> [Selected text]:
──────────

For someone who thirsted for knowledge, I didn’t much care for Science and Biology (two subjects I am glad my daughter loves in school). So imagine how much I struggle with wrapping my head around all of this science and technology that I am now forced to rely upon each and every day just to survive?! I don’t have the answers at all. I have found though, that I can trust qualified people who do know a whole lot more than I’ll ever know.  My Wonderful Wife included.

I am truly grateful that we live in this time of social technologies and robust search tools.  I have connected with peers, caregivers, and medical professionals on sites like Twitter, Facebook, YouTube, and Linkedin. I am also grateful for my brilliant team of Doctors here in the Twin Cities that are (thankfully) a million times smarter about my heart and physiology than I am.  I just hope they realize the peppering of questions I deliver, and constant communications is because I am truly trying to learn and expand my knowledge into areas I previously neglected, or barely applied myself to.  I also want to say “Thank You” to all of them, and the community of LVAD’ers online that are constantly sharing knowledge, information, tips, advice, support, and jokes too! This would be a much larger struggle and challenge without all of you!

Heartly the LVAD Bear

Back in September of 2011 when I first found out that I was going to need a LVAD implanted to keep my heart going until a donor heart was found, my wife and I barely understood what exactly this device would entail, much less how we were going to explain it to our children (9-year-old daughter & 3-year-old Boy-Girl Twins).  I could barely find info on the device for myself, and information on how to prepare younger children? There was nothing out there (believed me I searched and searched).

The 9-year-old “got it” much better than we thought she would (although she is brilliant, yes I am biased). She actually watched the informational DVD from Thoratec (the manufacturer) and looked through the training materials.  She quickly decided she would have a new nickname for me – henceforth I would be known as BPD (Battery Powered Dad). During my stay in the hospital, she absorbed all she could like a sponge.  She learned how to change batteries in case of low power or emergency and she learned how to and helps with dressing changes (yes she gloves up and masks up to ensure the sterile field). Personally I think we are blessed by this “smartie” and I told her she should consider Cardiology as her future as she could make a mint just from our family and extended family! 😉

The 3-year-olds understand to a degree that Daddy has “batteries” to wear each day and a “cord” at night.  They equate my driveline site as being an “owie” as it is covered with a “bandaid” for the “owie.” They know that Daddy always carries his bag (the back-up bag with extra batteries and controller) at all times, and the 3-year-old daughter has thrown the strap over her shoulder to carry the bag and declared to her big sister; “I’m helping Daddy.” My little 3-year-old boy comes into our room in the morning and requests of me to “get on your batteries and come make waffles.”

──────────

> [Problem to solve]:
Transcribe the passage about living with an LVAD from "Heartly the LVAD" to "searched and searched).". The entries aren't needed.

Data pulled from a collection
──────────

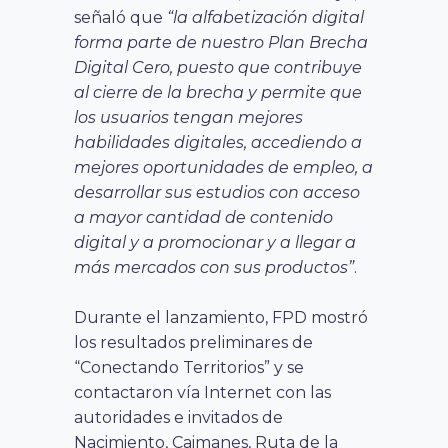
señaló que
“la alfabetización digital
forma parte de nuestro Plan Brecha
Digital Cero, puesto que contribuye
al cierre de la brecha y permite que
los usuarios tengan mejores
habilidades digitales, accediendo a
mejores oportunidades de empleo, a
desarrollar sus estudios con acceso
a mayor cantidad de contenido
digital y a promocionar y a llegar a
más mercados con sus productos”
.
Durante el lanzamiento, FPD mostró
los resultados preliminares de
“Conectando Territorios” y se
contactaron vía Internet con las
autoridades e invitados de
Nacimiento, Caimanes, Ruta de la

──────────

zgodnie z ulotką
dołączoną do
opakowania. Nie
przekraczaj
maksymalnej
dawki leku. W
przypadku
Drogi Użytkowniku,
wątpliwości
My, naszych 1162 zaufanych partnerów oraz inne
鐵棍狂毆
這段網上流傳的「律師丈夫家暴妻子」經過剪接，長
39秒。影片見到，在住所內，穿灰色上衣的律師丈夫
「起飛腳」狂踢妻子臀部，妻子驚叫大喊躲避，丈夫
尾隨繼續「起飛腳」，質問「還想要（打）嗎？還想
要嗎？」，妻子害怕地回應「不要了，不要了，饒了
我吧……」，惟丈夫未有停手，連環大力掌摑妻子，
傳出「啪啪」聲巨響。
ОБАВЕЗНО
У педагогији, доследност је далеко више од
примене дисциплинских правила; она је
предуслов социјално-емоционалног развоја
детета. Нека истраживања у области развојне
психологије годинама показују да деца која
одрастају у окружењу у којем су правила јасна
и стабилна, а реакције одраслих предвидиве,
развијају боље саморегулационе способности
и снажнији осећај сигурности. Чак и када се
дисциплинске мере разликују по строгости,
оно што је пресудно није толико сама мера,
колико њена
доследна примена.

──────────

> [Solution for this problem]:
Heartly the LVAD Bear

Back in September of 2011 when I first found out that I was going to need a LVAD implanted to keep my heart going until a donor heart was found, my wife and I barely understood what exactly this device would entail, much less how we were going to explain it to our children (9-year-old daughter & 3-year-old Boy-Girl Twins).  I could barely find info on the device for myself, and information on how to prepare younger children? There was nothing out there (believed me I searched and searched).